EXERCISE PASSAGE:

■ ■ ■ ■ ■

Research published last month in the journal Reproductive BioMedicine Online indicates that a new freezing technique to store human eggs is safe. The study, led by Dr Ri-Cheng Chian, of McGill University, Montreal, Canada, looked at children conceived using eggs frozen by vitrification, and showed that the rate of birth defects was the same as in natural or IVF pregnancy. The study may lead the way for women to freeze their eggs to postpone motherhood.
Vitrification involves removing water from the eggs, adding an agent that acts as an 'anti-freeze', followed by very rapid cooling. This process avoids ice crystals forming which can damage the egg's structure. When this is done, 95 per cent of eggs survive the thawing process compared to 50-60 per cent of eggs frozen using previous techniques.
The new study looked at 200 children born after the technique was used, and found that only 2.5 per cent had birth defects, which is comparable to rates in natural or IVF pregnancy. The average birth weight was also no different in children conceived using vitrified eggs compared to children conceived naturally or using IVF. The freezing of eggs is not currently routinely available, as the freezing of sperm and embryos is, due to safety fears.

■ ■ ■ ■ ■

THE DATA:

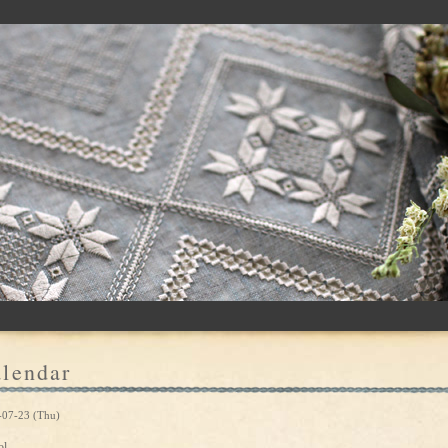
lendar
-07-23 (Thu)
ol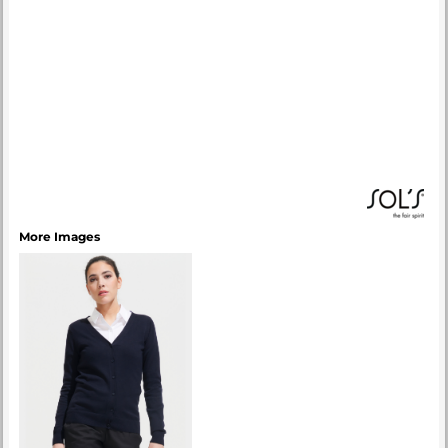
More Images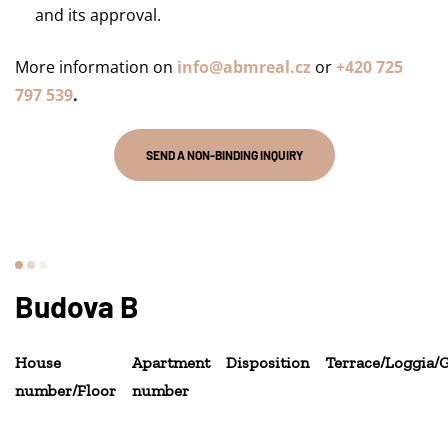
and its approval.
More information on
info@abmreal.cz
or
+420 725
797 539
.
SEND A NON-BINDING INQUIRY
Budova B
House
Apartment
Disposition
Terrace/Loggia/
number/Floor
number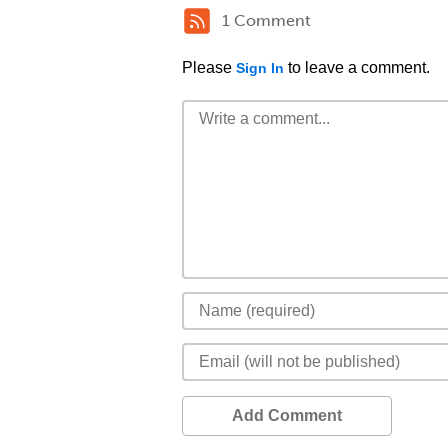
1 Comment
Please
to leave a comment.
Sign In
Add Comment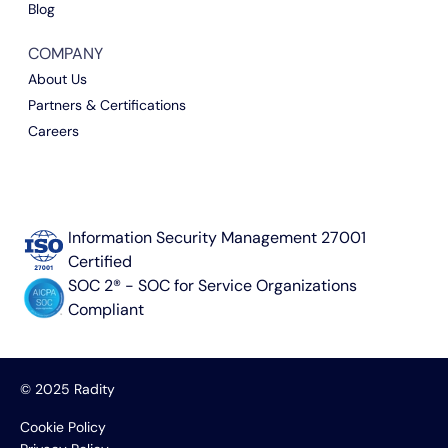
Blog
COMPANY
About Us
Partners & Certifications
Careers
Information Security Management 27001
Certified
SOC 2® - SOC for Service Organizations
Compliant
© 2025 Radity
Cookie Policy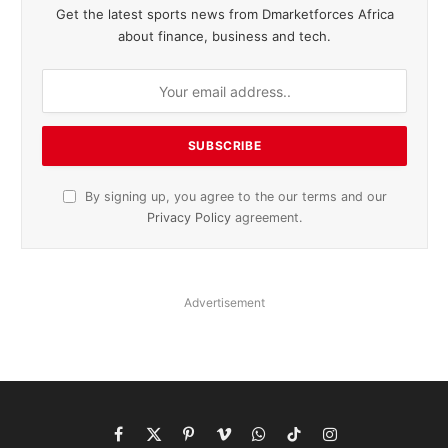
Get the latest sports news from Dmarketforces Africa
about finance, business and tech.
By signing up, you agree to the our terms and our
Privacy Policy
agreement.
Advertisement
Facebook
X
Pinterest
Vimeo
WhatsApp
TikTok
Instagram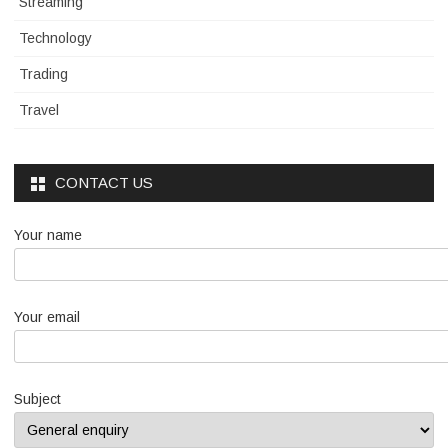
Streaming
Technology
Trading
Travel
CONTACT US
Your name
Your email
Subject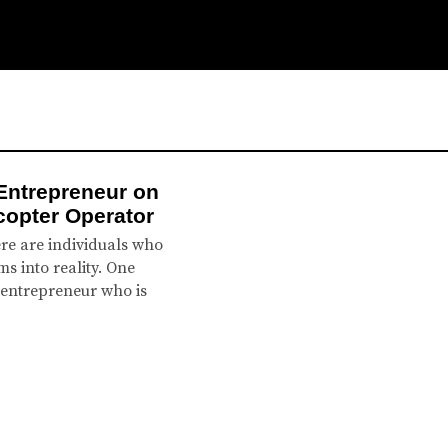
Entrepreneur on
icopter Operator
re are individuals who
s into reality. One
 entrepreneur who is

■ ■ ■ ■ ■

CHECK YOUR UNDERSTANDING:
(a) Can you condense the paragraph beginning "Vitrification involves removing water" in the egg-freezing article into a short list that keeps its main facts?
(b) Reproduce the egg-freezing article word for word from "Vitrification involves removing" up to and including "using previous techniques.".
(c) What would come next in the egg-freezing article? Write the part that follows its last sentence.

RESULTS BY TASK:
(a)
- Vitrification removes water from the eggs, adds an agent that acts as an "anti-freeze," and then cools them very rapidly.
- This stops ice crystals from forming that can damage the egg's structure.
- 95 percent of eggs frozen this way survive thawing, compared with 50–60 percent of eggs frozen with earlier techniques.

(b)
Vitrification involves removing water from the eggs, adding an agent that acts as an 'anti-freeze', followed by very rapid cooling. This process avoids ice crystals forming which can damage the egg's structure. When this is done, 95 per cent of eggs survive the thawing process compared to 50-60 per cent of eggs frozen using previous techniques.

(c)
A woman's fertility rapidly declines after the age of 35, and there are both social and medical reasons why women may wish to freeze their eggs before this time, for later IVF treatment. Social reasons include wanting to delay motherhood to develop a career, or find the right partner. In addition, the freezing of eggs may be more acceptable to those who have ethical objections to freezing embryos. Medical reasons for freezing eggs include doing so before facing treatment that may reduce fertility, such as cancer therapy.
Currently this is the only large-scale study looking at the effects of vitrification on birth defects. Dr Allan Pacey, secretary of the British Fertility Society (BFS), said that more, similar studies are needed to verify the safety of the technique.